A business. Stan and Karen Carmony raised two daughters here and have a just-for-fun Mustang in the garage, but they’re all business when it comes to running the farm.
Stan has kept every milk check stub since 1979, and has seed and fertilizer invoices from back when grandpa ran the farm in 1946. He sometimes pulls out those records for a reality check.
“Milk prices really haven’t changed all that much,” he says.
What has changed is how the couple operates the farm. They’ve switched from breeding by farm employees to professional artificial insemination technicians; raise all their own heifer replacements; and pump their own corn and soybeans into the herd.
The calves are Karen’s source of pride. As chief calf-raiser, she loses less than 1 percent of the young stock, which has helped build the herd over the years.
“My rule is if they come to the hutch alive, they leave the hutch alive,” she said.
Efficiency. The farm ships 1 million pounds of milk per employee on the farm – that’s 13 million pounds a year. It’s an impressive target for any dairy, let alone one that pushes to ship enough milk to justify those who work in the fields or in the shop, not just the milkers and feeders.
“Employee efficiency is always a goal in the dairy industry. Our numbers show we’re right on target,” Carmony said.
And deep down, there’s another reason for their paper trail.
“If we ever go broke, we can see exactly how we did it,” he said.
Far away. Though Stan and Karen Carmony’s farm is only 2 miles down the road from where Stan got started in dairying, and 7 miles from Karen’s dairy roots, both agree they’re light-years away from where they started.
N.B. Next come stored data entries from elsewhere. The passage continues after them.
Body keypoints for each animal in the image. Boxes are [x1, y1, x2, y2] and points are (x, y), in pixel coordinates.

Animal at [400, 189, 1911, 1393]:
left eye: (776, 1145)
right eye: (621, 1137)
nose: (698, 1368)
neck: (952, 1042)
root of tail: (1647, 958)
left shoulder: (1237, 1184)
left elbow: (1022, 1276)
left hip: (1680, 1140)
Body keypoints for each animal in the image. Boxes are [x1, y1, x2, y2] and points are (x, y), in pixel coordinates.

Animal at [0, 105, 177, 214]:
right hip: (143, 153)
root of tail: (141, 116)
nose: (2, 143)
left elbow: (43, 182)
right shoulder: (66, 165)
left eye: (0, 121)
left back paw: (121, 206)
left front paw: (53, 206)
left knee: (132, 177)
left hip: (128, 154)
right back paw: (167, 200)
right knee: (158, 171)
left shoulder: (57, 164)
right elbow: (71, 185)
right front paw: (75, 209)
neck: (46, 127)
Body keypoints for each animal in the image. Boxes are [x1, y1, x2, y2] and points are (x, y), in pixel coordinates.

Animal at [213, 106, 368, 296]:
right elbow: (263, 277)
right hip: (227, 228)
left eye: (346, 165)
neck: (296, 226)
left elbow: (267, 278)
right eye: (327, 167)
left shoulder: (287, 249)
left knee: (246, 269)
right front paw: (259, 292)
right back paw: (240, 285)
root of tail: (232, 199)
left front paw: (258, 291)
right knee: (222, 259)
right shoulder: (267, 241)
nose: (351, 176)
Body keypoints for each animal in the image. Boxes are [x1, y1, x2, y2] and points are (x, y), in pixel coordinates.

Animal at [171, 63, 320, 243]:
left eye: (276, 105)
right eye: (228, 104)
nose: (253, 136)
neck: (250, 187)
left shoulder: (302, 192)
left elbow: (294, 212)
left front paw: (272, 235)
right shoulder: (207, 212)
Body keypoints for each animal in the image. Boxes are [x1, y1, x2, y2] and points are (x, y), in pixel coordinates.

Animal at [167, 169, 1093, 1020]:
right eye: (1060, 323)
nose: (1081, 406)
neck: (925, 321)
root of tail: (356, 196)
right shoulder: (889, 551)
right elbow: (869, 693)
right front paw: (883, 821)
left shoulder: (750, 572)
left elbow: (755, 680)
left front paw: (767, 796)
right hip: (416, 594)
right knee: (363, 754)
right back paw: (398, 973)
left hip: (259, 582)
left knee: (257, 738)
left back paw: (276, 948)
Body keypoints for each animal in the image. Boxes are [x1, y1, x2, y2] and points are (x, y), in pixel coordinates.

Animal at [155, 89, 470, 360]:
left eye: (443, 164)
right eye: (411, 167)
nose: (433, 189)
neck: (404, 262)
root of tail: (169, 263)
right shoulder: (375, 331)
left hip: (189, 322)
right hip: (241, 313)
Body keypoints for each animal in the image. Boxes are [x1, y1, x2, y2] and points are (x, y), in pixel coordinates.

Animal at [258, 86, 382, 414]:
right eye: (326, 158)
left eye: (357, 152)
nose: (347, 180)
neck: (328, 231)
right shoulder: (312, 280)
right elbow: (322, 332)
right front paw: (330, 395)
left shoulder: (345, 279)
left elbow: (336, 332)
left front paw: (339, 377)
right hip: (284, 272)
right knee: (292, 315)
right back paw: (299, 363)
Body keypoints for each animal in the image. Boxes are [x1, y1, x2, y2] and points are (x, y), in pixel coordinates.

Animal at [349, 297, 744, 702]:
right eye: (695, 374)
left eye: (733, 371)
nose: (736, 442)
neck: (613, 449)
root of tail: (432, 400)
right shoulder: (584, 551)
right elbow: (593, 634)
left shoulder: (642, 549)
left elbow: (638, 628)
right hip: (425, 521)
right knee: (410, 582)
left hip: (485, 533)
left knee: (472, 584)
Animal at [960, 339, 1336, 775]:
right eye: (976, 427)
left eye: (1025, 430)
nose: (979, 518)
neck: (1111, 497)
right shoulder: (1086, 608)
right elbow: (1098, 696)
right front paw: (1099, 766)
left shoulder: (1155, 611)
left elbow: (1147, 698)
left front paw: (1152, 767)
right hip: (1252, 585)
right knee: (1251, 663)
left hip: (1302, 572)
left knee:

The aerial photos chronicle their growth: A new freestall barn here, new silos there. Today’s herd is bigger, the facilities take more management, and labor is a tough issue.
Stan admits he hasn’t milked a cow in almost three years. He farms roughly 1,500 acres, with the headaches that come with owning or renting pretty much the entire neighborhood, maintaining tractors and feed mixers, and making sure employees are safe and productive.
Yet the couple sticks with it, no questions asked.
“Stan is very ambitious. If there’s not something going on, he just doesn’t know what to do with himself. Dairying is what he does,” Karen said.
And he’s got the pictures to prove it.